- **Exercise requirements**
Although the records contain pictures, the copy must not; reproduce everything else in them exactly.

+++

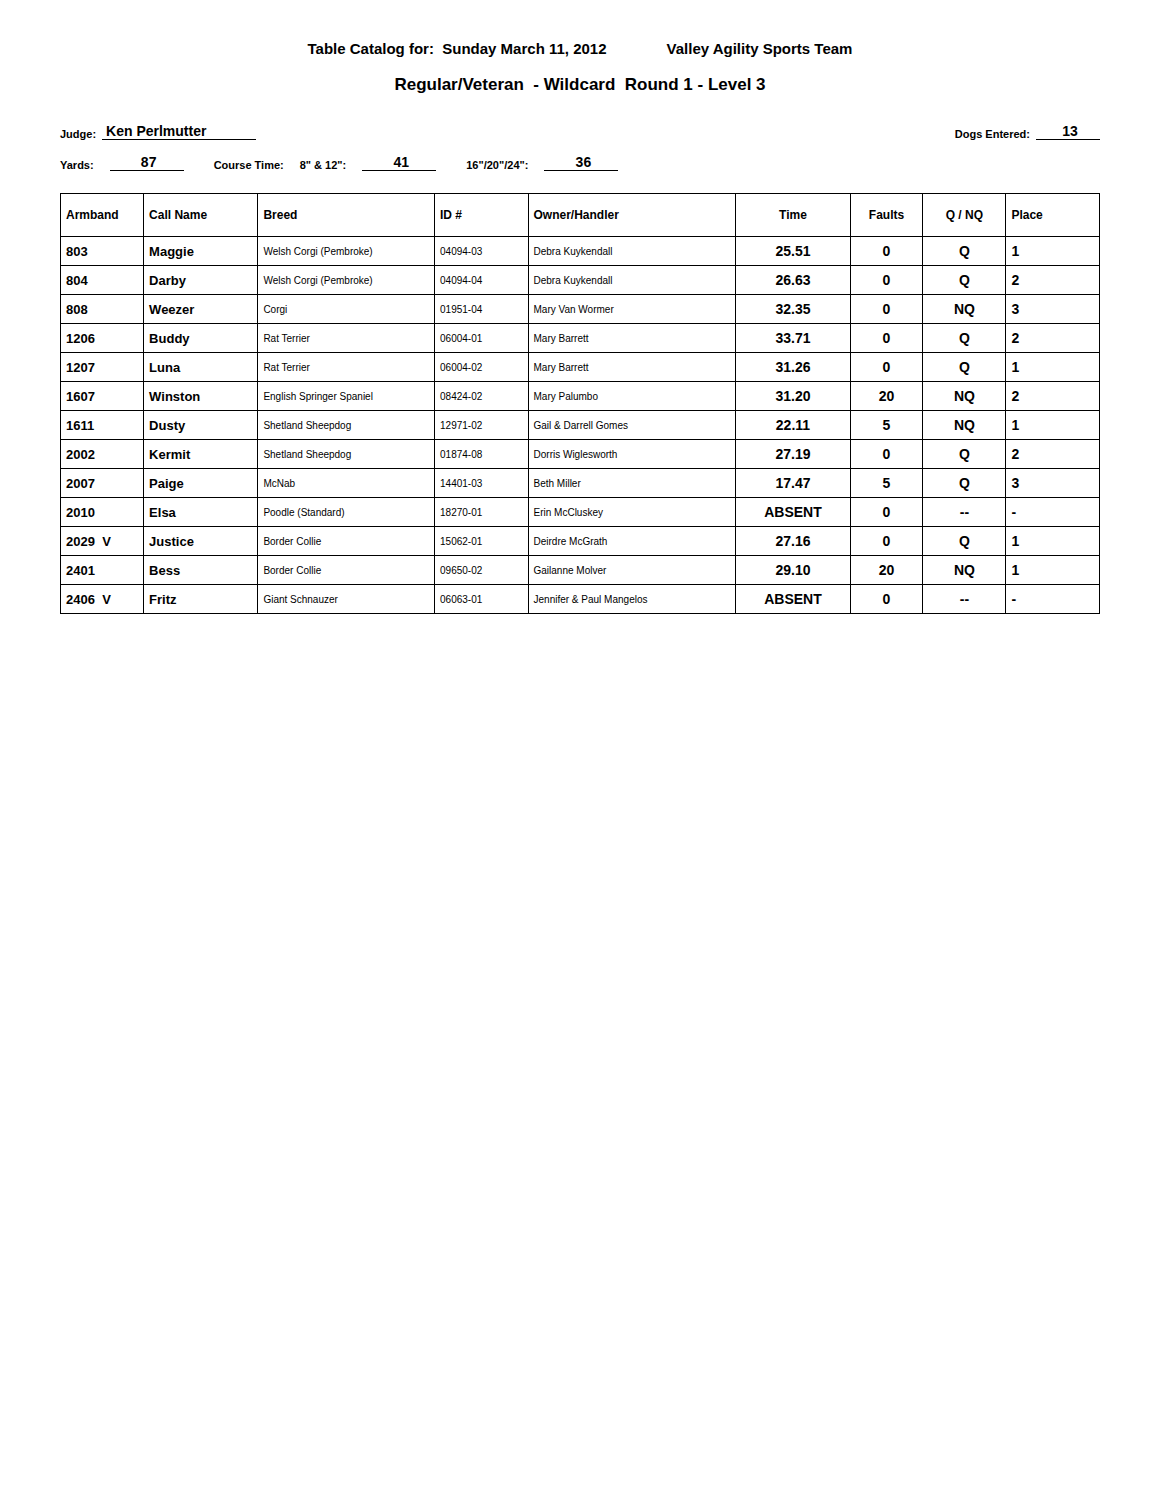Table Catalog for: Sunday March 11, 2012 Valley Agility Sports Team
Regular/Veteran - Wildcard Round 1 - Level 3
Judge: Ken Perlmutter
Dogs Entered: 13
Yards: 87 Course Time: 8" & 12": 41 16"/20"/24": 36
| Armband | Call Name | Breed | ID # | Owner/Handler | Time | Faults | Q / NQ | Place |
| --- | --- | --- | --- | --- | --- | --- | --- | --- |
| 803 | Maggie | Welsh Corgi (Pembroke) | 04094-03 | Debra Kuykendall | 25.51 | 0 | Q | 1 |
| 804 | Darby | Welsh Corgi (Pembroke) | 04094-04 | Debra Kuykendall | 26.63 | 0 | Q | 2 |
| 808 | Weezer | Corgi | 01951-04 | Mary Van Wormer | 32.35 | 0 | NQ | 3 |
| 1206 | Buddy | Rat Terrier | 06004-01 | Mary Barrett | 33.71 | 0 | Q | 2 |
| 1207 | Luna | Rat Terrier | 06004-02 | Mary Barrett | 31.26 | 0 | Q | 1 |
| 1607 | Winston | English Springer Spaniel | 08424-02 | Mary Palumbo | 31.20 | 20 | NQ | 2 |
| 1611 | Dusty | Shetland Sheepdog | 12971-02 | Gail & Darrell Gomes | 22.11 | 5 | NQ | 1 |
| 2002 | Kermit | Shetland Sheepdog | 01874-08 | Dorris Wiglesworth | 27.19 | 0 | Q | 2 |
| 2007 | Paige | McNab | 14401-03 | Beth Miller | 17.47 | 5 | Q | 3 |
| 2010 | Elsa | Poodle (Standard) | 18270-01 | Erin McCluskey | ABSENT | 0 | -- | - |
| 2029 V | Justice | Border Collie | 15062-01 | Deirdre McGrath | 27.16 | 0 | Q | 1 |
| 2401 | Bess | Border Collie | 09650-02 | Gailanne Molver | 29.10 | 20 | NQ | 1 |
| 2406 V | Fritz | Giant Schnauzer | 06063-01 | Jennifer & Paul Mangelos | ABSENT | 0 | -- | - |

+++

- **Result of the task**
Table Catalog for: Sunday March 11, 2012 Valley Agility Sports Team
Regular/Veteran - Wildcard Round 1 - Level 3
Judge: Ken Perlmutter
Dogs Entered: 13
Yards: 87 Course Time: 8" & 12": 41 16"/20"/24": 36
| Armband | Call Name | Breed | ID # | Owner/Handler | Time | Faults | Q / NQ | Place |
| --- | --- | --- | --- | --- | --- | --- | --- | --- |
| 803 | Maggie | Welsh Corgi (Pembroke) | 04094-03 | Debra Kuykendall | 25.51 | 0 | Q | 1 |
| 804 | Darby | Welsh Corgi (Pembroke) | 04094-04 | Debra Kuykendall | 26.63 | 0 | Q | 2 |
| 808 | Weezer | Corgi | 01951-04 | Mary Van Wormer | 32.35 | 0 | NQ | 3 |
| 1206 | Buddy | Rat Terrier | 06004-01 | Mary Barrett | 33.71 | 0 | Q | 2 |
| 1207 | Luna | Rat Terrier | 06004-02 | Mary Barrett | 31.26 | 0 | Q | 1 |
| 1607 | Winston | English Springer Spaniel | 08424-02 | Mary Palumbo | 31.20 | 20 | NQ | 2 |
| 1611 | Dusty | Shetland Sheepdog | 12971-02 | Gail & Darrell Gomes | 22.11 | 5 | NQ | 1 |
| 2002 | Kermit | Shetland Sheepdog | 01874-08 | Dorris Wiglesworth | 27.19 | 0 | Q | 2 |
| 2007 | Paige | McNab | 14401-03 | Beth Miller | 17.47 | 5 | Q | 3 |
| 2010 | Elsa | Poodle (Standard) | 18270-01 | Erin McCluskey | ABSENT | 0 | -- | - |
| 2029 V | Justice | Border Collie | 15062-01 | Deirdre McGrath | 27.16 | 0 | Q | 1 |
| 2401 | Bess | Border Collie | 09650-02 | Gailanne Molver | 29.10 | 20 | NQ | 1 |
| 2406 V | Fritz | Giant Schnauzer | 06063-01 | Jennifer & Paul Mangelos | ABSENT | 0 | -- | - |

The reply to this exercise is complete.